While Europe is an early wide-scale adopter of EVs and is moving to effectively ban sales of new combustion vehicles from 2035 (ditto California), other regions aren’t moving as quickly – though Mr Worthington expects other countries to eventually follow suit.
“When you look at the markets that are probably going quickest towards electrification, China and Europe, maybe US is going a bit slower than that. If you look at the market outside those three, the rest of the world, probably 50 per cent of the ICE vehicles that we sell in 2027, 2028 are going to come from those other markets,” he said.
“It’s probably inevitable that more countries are going to drive towards an end date. But again, if you look at China and you look at Europe and then you look at the US, outside of those three markets, ICE is going to run, I think a lot longer than it is in those markets.
“I would expect that there’ll still be lots of markets that are selling ICE vehicles in 2035, 2040.”
“That’s going to continue for a lot of markets well beyond 2030, it’s not going to sort of turn on the dime because different markets have got different views on incentives, different views of infrastructure,” he said.

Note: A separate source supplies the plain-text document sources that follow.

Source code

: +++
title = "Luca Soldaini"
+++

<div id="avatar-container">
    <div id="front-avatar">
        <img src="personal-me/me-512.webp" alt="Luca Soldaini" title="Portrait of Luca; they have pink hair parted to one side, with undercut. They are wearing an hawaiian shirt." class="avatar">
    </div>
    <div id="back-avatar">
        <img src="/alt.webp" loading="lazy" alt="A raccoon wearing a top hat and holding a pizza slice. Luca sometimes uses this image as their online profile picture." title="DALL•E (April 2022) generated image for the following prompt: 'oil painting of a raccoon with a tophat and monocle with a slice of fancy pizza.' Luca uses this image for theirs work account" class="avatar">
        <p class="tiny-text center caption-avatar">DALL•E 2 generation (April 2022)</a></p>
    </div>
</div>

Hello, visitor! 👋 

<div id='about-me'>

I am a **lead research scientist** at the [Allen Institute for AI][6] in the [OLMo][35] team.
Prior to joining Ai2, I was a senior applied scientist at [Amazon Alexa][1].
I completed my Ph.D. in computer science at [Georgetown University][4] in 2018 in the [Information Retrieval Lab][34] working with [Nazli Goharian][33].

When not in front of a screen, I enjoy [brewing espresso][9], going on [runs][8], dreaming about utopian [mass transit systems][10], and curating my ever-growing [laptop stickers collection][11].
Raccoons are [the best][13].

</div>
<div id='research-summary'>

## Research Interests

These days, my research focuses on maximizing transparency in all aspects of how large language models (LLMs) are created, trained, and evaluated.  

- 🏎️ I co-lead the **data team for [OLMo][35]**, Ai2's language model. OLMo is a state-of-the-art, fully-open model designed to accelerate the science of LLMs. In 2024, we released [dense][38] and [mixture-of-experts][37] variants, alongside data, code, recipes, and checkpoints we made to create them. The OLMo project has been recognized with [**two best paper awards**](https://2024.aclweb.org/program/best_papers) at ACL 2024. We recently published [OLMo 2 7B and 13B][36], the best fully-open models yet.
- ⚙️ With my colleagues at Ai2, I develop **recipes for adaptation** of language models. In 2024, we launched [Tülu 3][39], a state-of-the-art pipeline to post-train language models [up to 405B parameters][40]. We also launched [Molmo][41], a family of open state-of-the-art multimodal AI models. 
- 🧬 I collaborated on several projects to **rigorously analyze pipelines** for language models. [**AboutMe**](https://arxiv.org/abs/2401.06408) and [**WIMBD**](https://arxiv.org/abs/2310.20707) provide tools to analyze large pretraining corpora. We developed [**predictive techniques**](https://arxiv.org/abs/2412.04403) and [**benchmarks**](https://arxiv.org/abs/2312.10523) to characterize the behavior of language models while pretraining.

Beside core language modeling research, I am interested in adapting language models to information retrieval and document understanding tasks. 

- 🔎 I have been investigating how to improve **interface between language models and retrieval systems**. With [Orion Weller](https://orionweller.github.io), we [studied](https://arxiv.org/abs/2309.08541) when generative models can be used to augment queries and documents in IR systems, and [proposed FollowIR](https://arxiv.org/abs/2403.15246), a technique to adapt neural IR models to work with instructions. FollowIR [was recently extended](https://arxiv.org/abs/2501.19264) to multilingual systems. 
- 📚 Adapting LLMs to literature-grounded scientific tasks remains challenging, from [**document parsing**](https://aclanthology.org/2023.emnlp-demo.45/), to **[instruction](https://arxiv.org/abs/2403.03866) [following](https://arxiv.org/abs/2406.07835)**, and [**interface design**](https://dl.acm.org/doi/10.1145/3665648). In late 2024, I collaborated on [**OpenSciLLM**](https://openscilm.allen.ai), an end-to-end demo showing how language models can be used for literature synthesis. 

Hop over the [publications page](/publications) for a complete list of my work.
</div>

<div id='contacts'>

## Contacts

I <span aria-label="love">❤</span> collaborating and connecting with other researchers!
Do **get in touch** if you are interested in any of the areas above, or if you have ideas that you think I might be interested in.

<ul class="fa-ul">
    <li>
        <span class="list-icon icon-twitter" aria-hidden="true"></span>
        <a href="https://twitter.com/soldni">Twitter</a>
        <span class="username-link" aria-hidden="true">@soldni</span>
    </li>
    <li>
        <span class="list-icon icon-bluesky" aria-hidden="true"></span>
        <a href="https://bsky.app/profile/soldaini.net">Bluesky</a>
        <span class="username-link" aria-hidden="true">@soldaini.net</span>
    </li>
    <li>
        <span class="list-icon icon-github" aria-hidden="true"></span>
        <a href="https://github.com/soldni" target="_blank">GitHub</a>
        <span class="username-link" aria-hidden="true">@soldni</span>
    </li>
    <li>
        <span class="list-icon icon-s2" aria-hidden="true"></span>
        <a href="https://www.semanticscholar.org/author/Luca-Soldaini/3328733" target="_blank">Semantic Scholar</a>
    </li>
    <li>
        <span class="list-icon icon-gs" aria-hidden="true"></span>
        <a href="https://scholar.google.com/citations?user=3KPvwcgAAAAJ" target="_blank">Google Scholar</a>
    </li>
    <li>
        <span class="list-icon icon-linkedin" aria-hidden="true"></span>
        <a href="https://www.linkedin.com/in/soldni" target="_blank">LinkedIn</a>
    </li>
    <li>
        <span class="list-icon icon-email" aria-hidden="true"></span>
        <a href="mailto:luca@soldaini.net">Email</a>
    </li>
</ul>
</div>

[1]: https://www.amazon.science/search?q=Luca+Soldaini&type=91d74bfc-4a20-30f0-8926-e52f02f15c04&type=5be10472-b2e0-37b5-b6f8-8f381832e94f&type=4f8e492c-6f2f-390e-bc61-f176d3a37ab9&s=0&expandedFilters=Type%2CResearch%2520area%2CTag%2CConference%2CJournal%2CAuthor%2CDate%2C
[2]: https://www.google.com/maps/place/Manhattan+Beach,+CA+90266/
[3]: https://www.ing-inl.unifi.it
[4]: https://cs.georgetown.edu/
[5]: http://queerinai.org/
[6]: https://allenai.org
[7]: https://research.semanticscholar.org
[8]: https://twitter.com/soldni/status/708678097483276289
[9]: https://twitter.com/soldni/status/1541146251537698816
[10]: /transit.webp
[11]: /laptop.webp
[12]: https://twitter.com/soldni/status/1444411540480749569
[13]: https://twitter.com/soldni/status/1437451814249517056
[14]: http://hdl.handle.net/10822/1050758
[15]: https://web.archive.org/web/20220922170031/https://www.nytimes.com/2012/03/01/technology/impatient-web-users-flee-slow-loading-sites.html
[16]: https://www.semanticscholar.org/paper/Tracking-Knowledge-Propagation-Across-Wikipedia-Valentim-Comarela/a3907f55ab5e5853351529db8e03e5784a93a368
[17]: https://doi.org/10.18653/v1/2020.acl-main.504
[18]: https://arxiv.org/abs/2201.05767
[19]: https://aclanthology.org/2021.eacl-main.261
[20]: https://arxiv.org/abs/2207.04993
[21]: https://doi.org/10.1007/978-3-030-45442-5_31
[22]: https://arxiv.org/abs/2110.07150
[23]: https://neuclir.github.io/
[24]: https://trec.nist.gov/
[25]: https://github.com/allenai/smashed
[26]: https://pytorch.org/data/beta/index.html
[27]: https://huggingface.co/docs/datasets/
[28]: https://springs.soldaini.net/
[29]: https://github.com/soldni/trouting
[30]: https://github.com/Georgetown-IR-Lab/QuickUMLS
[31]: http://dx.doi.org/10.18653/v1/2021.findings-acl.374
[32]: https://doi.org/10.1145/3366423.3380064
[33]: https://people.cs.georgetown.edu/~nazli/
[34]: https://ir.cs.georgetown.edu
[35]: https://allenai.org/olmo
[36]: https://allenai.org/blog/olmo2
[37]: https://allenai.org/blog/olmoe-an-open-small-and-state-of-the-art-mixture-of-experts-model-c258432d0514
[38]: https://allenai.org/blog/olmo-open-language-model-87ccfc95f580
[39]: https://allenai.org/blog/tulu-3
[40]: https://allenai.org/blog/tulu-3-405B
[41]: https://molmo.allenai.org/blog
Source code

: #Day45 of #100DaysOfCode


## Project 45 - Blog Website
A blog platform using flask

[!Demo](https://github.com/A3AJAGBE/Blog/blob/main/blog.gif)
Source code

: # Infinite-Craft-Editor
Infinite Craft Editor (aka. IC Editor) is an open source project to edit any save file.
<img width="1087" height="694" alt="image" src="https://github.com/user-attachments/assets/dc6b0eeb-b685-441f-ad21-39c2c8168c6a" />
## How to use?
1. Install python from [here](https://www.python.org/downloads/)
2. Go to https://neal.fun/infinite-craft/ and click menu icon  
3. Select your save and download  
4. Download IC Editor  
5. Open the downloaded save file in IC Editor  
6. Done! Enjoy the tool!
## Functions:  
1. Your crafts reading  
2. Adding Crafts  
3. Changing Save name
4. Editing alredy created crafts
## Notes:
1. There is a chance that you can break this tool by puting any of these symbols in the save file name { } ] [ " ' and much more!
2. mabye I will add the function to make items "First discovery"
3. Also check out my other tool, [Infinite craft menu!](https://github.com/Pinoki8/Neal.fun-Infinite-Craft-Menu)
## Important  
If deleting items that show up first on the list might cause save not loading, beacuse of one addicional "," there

“That’s why it’s incredibly important for us to grow and nurture vehicles like Ranger and Everest, because they’re the vehicles that predominantly play in those spaces,” added Mr Worthington.
“And we need to find opportunities to fill the niches.”
Earlier this year, Ford restructured its business to comprise a dedicated electric vehicle division, Model e, and a division that will continue producing combustion vehicles, called Ford Blue.
It says the rationale behind this was to allow its EV business to operate as a more agile start-up.
The combustion vehicles produced by Ford Blue and the Ford Pro commercial vehicle division will effectively help pay for Model e’s EV development, with Ford also announcing this year it would spend US$50 billion (A$74.6bn) on EVs through 2026.
Under the new order, Ford Model e develops EVs, as well as their associated platforms, batteries, motors, chargers and recycling networks.
Model e is also responsible for the online services and connected vehicle technologies used by all divisions.
In addition to developing ICE vehicles, Ford Blue is also responsible for hardware engineering and production for all Ford divisions, as well as providing purchasing, vehicle testing and engineering services to Model e and Ford Pro.
It has also been charged with rooting “out waste [to] dramatically reduce product, manufacturing and quality costs”.
Ford Pro will largely remain as is, continuing to sell both EVs and ICE vehicles to commercial operators and government fleets in the US.
“Our potential at Ford is larger probably than anything we’ve had since Ford was scaling the Model T. And it’s really about us moving into the connected digital age. And then of course the propulsion with battery electric vehicles,” said Ford chief financial officer John Lawler.
“And so we’re not walking away from ICE, that’s for sure, because we’re expanding our ICE line-up. So that’s going to be important for us for the foreseeable future.”